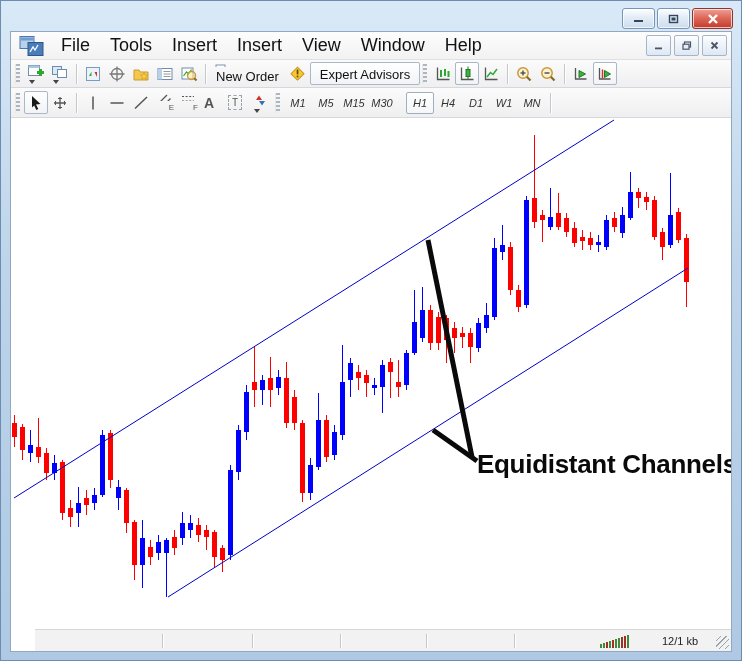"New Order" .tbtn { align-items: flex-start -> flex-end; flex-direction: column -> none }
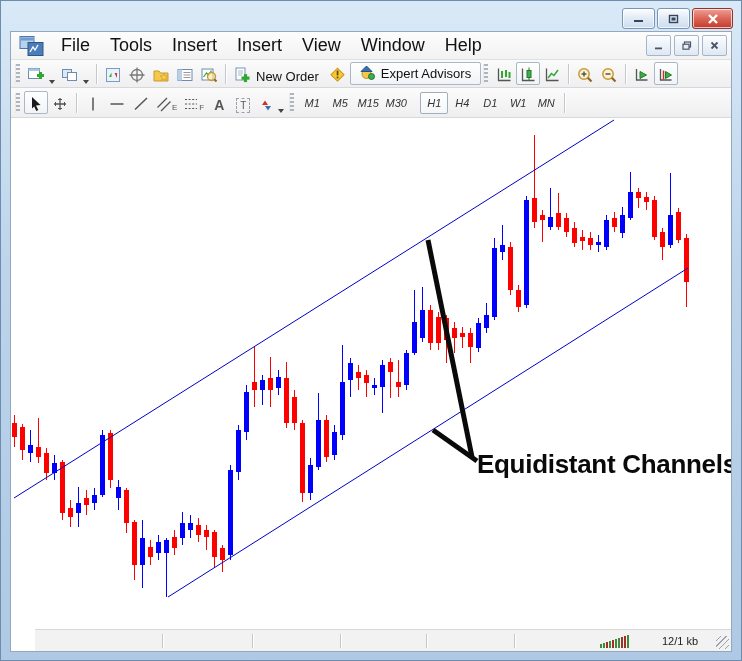"Equidistant Channels" .annotation { font-size: 26px -> 16px; font-weight: bold -> normal }
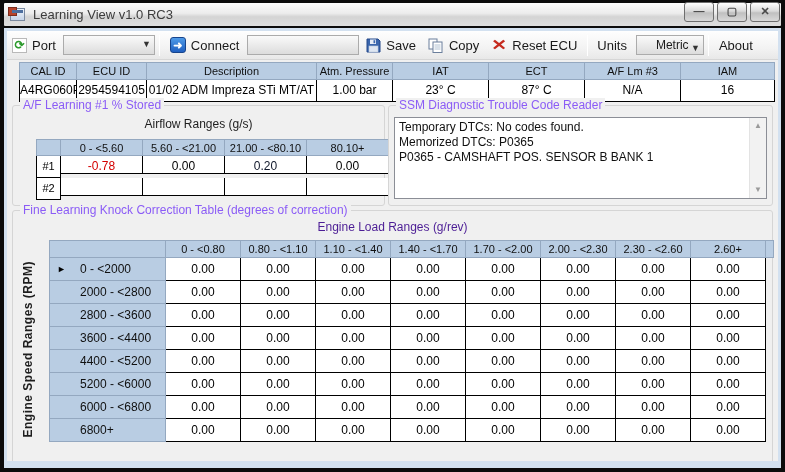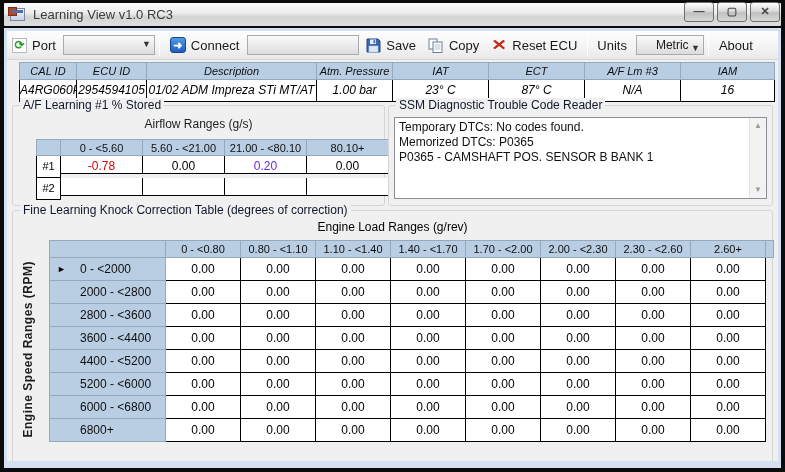"CAL ID" .info-row { font-style: italic -> none }
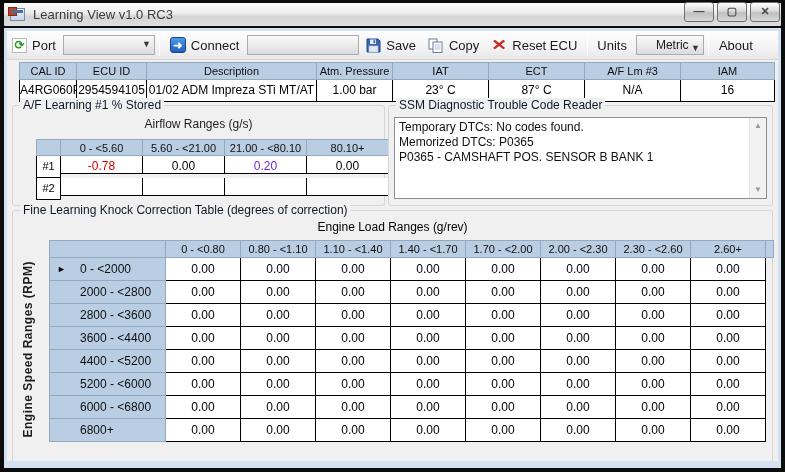"A/F Learning #1 % Stored" .group-label { color: #0f172a -> #8b5cf6 }
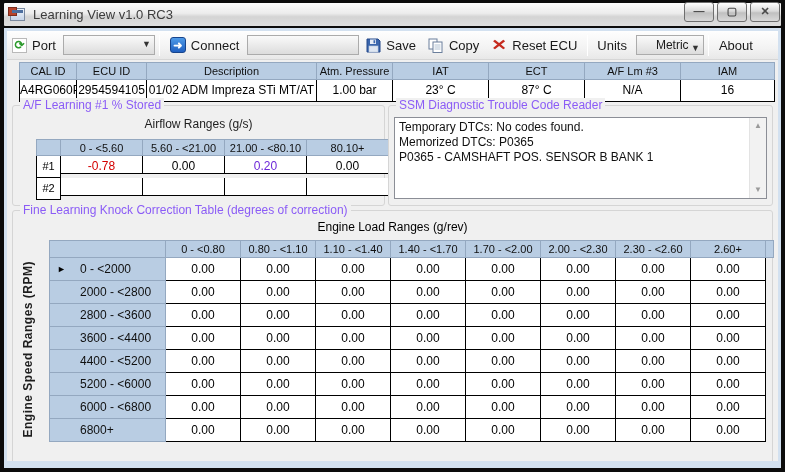"0.20" .val-pos { color: #6d28d9 -> #0f172a }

════════════════

**Work to complete**: The job here is to write out the records exactly, pictures excluded.

**Expected output**:
"New Order" .tbtn { align-items: flex-start -> flex-end; flex-direction: column -> none }
"Equidistant Channels" .annotation { font-size: 26px -> 16px; font-weight: bold -> normal }
"CAL ID" .info-row { font-style: italic -> none }
"A/F Learning #1 % Stored" .group-label { color: #0f172a -> #8b5cf6 }
"0.20" .val-pos { color: #6d28d9 -> #0f172a }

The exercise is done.